Oh yes, close libraries too.
Sounds like the gravy train was carrying a lot of kids.
Seriously, this is what happens when you make wild assertions about cutting taxes and maintaining services.
During his campaign Rocco Rossi, now a PC candidate, pointed out there wasn't a gravy train to cut. To balance the budget meant a radical rethink; Rocco was right.
http://bit.ly/rphMsT
City council should consider cuts to the library system, eliminating late-night TTC buses, selling or closing the Toronto Zoo and Riverdale Farm, and cutting the number subsidized child care spaces, Toronto's top bureaucrat says.
In a report on Toronto's "core service review" released Monday morning, city manager Joe Pennachetti also endorsed a host of other cuts and service changes proposed by consulting firm KPMG earlier in the year.
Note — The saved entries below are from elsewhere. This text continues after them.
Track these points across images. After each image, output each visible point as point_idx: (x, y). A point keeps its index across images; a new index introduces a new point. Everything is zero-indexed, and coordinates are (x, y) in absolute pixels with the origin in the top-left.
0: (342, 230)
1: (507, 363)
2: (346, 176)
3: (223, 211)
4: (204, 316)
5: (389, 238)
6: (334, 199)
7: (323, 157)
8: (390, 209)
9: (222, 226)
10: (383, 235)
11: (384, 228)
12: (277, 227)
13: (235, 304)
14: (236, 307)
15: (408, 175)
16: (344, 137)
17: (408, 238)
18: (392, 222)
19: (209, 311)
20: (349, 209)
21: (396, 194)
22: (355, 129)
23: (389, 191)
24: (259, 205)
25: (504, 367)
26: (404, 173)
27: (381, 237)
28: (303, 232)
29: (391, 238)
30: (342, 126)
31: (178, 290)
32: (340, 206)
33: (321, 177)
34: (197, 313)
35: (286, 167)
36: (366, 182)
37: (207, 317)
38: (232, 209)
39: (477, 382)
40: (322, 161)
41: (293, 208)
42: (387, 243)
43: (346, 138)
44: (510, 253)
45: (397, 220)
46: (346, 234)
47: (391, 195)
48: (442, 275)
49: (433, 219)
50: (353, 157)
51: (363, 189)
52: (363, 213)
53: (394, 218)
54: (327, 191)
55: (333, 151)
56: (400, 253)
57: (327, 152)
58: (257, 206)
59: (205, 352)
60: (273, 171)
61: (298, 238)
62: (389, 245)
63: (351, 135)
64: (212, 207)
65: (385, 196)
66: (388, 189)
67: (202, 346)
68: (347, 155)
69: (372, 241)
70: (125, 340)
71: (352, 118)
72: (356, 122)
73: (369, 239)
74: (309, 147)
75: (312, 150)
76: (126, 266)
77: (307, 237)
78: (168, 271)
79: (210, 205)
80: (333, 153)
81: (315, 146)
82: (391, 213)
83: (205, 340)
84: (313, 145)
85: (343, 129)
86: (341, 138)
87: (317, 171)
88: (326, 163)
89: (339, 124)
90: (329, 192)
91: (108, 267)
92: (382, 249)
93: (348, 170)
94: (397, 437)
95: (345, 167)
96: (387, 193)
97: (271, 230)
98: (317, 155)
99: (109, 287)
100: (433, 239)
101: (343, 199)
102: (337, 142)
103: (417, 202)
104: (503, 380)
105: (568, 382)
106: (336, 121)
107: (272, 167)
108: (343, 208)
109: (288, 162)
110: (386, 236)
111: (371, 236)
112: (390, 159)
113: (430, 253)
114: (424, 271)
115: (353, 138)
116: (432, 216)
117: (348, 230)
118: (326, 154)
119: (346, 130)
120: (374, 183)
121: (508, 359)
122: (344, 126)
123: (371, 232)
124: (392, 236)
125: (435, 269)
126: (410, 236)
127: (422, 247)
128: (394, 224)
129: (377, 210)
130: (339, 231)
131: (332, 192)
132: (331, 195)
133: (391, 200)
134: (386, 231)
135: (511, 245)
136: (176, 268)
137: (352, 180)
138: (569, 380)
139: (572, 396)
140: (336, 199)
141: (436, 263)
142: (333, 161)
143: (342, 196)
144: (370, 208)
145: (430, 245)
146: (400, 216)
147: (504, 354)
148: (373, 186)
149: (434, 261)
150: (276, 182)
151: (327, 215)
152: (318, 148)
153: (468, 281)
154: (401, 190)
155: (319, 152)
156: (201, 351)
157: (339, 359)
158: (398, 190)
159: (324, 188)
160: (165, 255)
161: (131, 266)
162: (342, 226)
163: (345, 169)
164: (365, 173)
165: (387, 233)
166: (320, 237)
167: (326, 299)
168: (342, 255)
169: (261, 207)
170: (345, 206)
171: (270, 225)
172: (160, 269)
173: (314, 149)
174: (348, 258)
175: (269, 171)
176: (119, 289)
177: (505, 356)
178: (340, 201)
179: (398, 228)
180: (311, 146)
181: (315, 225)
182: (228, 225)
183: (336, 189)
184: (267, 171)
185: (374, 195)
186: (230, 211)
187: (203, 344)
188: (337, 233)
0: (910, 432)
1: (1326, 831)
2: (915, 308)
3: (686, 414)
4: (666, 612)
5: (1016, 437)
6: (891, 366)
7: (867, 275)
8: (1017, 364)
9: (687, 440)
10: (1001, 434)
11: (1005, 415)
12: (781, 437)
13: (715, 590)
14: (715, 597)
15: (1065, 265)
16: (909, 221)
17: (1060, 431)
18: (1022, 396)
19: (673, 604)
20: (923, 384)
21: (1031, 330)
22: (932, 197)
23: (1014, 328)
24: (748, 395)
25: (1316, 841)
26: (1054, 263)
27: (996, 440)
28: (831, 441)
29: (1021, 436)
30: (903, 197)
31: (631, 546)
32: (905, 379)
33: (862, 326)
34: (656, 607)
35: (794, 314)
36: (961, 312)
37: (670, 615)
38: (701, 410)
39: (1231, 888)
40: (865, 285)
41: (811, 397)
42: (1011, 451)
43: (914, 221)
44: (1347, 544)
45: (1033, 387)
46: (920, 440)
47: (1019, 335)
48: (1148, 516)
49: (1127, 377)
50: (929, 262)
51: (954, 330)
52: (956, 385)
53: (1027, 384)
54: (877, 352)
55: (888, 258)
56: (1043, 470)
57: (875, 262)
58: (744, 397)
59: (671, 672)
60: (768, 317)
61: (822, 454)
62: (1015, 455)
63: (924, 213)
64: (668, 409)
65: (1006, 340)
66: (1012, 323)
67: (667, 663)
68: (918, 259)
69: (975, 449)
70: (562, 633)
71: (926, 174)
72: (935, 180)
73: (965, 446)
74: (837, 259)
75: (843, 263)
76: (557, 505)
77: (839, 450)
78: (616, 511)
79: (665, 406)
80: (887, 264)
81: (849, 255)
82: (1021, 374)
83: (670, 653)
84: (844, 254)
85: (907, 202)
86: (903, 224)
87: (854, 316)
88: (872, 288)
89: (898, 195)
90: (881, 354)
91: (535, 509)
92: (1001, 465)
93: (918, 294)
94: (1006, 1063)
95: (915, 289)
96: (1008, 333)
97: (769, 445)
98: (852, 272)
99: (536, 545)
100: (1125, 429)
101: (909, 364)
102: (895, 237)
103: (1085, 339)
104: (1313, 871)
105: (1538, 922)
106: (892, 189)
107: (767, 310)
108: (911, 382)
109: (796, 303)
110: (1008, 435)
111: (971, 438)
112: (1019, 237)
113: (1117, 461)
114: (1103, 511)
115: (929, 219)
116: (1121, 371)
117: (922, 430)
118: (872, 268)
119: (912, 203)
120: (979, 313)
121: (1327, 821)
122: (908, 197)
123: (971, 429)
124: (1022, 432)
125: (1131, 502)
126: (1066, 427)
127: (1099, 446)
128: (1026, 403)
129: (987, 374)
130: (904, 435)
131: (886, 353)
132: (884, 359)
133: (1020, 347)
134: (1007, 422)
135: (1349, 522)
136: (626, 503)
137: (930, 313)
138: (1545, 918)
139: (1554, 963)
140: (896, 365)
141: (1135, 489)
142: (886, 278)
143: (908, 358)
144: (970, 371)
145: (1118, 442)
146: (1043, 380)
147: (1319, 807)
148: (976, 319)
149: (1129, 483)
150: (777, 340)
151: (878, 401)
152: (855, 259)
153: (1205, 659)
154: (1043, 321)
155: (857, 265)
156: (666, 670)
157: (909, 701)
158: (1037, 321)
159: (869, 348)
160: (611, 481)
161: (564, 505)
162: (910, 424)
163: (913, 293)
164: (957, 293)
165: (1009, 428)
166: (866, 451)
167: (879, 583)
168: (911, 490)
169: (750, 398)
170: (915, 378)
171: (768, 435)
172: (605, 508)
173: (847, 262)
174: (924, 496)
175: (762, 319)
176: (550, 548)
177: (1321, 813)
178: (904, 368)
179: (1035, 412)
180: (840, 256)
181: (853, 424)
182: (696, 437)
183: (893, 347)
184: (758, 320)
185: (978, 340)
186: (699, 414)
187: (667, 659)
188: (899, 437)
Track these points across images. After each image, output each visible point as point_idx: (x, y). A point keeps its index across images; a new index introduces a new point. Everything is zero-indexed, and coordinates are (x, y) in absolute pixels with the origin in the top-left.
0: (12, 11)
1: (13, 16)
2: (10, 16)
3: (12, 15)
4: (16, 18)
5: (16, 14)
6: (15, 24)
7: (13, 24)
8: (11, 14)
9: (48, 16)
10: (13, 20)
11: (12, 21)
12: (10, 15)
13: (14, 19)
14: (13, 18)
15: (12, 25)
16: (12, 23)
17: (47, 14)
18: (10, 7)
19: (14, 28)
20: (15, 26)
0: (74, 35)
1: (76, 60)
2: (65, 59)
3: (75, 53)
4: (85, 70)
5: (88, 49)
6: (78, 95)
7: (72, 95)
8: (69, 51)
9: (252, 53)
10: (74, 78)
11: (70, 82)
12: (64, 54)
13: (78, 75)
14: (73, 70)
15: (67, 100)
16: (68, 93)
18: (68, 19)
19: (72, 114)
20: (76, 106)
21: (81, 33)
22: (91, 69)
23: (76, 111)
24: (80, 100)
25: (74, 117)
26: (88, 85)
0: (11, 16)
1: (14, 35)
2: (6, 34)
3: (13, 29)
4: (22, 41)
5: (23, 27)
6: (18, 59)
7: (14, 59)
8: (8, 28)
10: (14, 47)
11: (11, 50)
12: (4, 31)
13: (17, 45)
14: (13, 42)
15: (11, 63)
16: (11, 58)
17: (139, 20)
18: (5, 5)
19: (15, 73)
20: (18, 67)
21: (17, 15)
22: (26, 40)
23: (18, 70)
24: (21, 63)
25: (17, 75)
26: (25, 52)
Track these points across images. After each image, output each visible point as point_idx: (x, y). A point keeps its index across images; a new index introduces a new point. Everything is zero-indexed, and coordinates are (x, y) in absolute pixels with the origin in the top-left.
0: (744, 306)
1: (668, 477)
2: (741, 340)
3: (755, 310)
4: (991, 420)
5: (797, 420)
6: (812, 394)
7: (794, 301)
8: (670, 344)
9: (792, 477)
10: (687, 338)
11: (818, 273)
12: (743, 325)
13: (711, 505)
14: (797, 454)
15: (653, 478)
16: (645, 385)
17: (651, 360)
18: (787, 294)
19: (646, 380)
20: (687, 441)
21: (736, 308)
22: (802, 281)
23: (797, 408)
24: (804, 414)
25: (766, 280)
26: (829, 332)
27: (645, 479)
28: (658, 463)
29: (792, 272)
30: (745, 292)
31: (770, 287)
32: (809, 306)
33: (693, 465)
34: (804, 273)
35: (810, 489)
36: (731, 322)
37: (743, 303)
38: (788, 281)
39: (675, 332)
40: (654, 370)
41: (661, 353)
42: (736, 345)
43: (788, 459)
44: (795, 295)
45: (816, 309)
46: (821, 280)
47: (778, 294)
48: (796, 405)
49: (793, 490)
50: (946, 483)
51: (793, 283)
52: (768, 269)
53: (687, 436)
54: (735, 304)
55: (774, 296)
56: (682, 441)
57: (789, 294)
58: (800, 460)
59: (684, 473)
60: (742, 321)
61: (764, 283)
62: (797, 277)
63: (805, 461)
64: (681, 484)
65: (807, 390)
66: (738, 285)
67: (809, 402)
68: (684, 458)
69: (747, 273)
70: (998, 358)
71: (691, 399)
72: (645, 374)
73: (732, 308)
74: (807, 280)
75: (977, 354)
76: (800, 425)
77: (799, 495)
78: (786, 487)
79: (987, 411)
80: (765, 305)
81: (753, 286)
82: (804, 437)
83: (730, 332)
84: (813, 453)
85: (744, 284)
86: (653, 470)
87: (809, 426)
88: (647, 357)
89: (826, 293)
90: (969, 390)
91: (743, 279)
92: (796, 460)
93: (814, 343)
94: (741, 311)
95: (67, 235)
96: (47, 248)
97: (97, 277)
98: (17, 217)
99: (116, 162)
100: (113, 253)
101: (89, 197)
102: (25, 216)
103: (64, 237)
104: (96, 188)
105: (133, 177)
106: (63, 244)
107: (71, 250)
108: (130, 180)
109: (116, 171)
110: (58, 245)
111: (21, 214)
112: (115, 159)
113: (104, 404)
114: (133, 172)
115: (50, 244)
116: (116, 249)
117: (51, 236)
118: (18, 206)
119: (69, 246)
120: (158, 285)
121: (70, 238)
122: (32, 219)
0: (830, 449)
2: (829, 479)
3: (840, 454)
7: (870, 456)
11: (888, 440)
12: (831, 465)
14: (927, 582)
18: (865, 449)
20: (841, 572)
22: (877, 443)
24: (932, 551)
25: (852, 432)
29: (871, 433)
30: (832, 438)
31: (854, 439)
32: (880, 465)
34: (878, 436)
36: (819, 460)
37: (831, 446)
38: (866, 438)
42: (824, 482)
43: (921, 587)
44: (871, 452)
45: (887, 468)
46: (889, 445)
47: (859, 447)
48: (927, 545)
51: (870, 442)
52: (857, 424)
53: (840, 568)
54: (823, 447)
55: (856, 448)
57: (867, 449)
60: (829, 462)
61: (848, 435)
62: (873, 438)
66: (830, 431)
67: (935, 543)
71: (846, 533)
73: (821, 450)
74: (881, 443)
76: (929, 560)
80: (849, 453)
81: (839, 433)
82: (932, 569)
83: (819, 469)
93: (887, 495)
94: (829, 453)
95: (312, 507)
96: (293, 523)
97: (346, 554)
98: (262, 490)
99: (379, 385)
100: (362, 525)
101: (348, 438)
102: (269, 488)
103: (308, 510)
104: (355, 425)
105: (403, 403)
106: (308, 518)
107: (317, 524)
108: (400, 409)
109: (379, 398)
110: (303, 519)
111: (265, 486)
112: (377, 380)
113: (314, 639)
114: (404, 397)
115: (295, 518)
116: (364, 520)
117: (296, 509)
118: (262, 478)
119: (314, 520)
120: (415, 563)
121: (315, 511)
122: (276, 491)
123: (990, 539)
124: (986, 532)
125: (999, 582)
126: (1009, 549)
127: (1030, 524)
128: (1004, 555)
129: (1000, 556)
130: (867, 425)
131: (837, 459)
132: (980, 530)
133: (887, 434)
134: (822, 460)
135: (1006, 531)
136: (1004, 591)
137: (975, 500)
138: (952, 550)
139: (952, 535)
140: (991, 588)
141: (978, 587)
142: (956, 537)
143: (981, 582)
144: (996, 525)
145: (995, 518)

If all of them were implemented, Pennachetti wrote, the city would save $100 million in 2012.
That is far less than the $774 million Mayor Rob Ford has insisted the city needs to find to balance its budget. Even though the true budget gap is less than $500 million because of surplus funds and other revenues, the recommendations suggest that most of the shortfall will not be covered through cuts.
3 comments:
Most major cities need a radical rethink in order to stay solvent for the long term. Most city politicians spend most of their time squabbling over how many millions should go to subsidized housing, bike paths or other eco-crap when they are spending tomorrow's revenue to do any of it.
Why is a city as big as Toronto subsidizing ANY daycare spaces? Why isn't the zoo and farm self-sustaining? People pay to go there after all. Shouldn't they be able to work under a budget that's about what their annual ticket sales are? If you can't afford a fully climate controlled penguin enclosure, don't build one.
At the federal and provincial level it's difficult to justify increasing taxes and user fees due to public cynicism. Why can almost every major city hike property taxes 3-7% a year and we all just take it as a given?
No level of government increases their take of my revenue pie more than the cities and they still whine to the provinces every year for more.
Absurd.
Mark, fair enough. And a stripped down city can work, especially if there is a significant charitable segment in society -- the Lincoln Highway was built by private subscription. Still, that's a radical rethink of Canada. Indeed, some might point out Canada is not economically sensible at all -- it only works because government subsidized a national railway etc. Cheaper by far to go north south than east west. But that's another issue I suppose.
Daycare sport are safe from cuts now.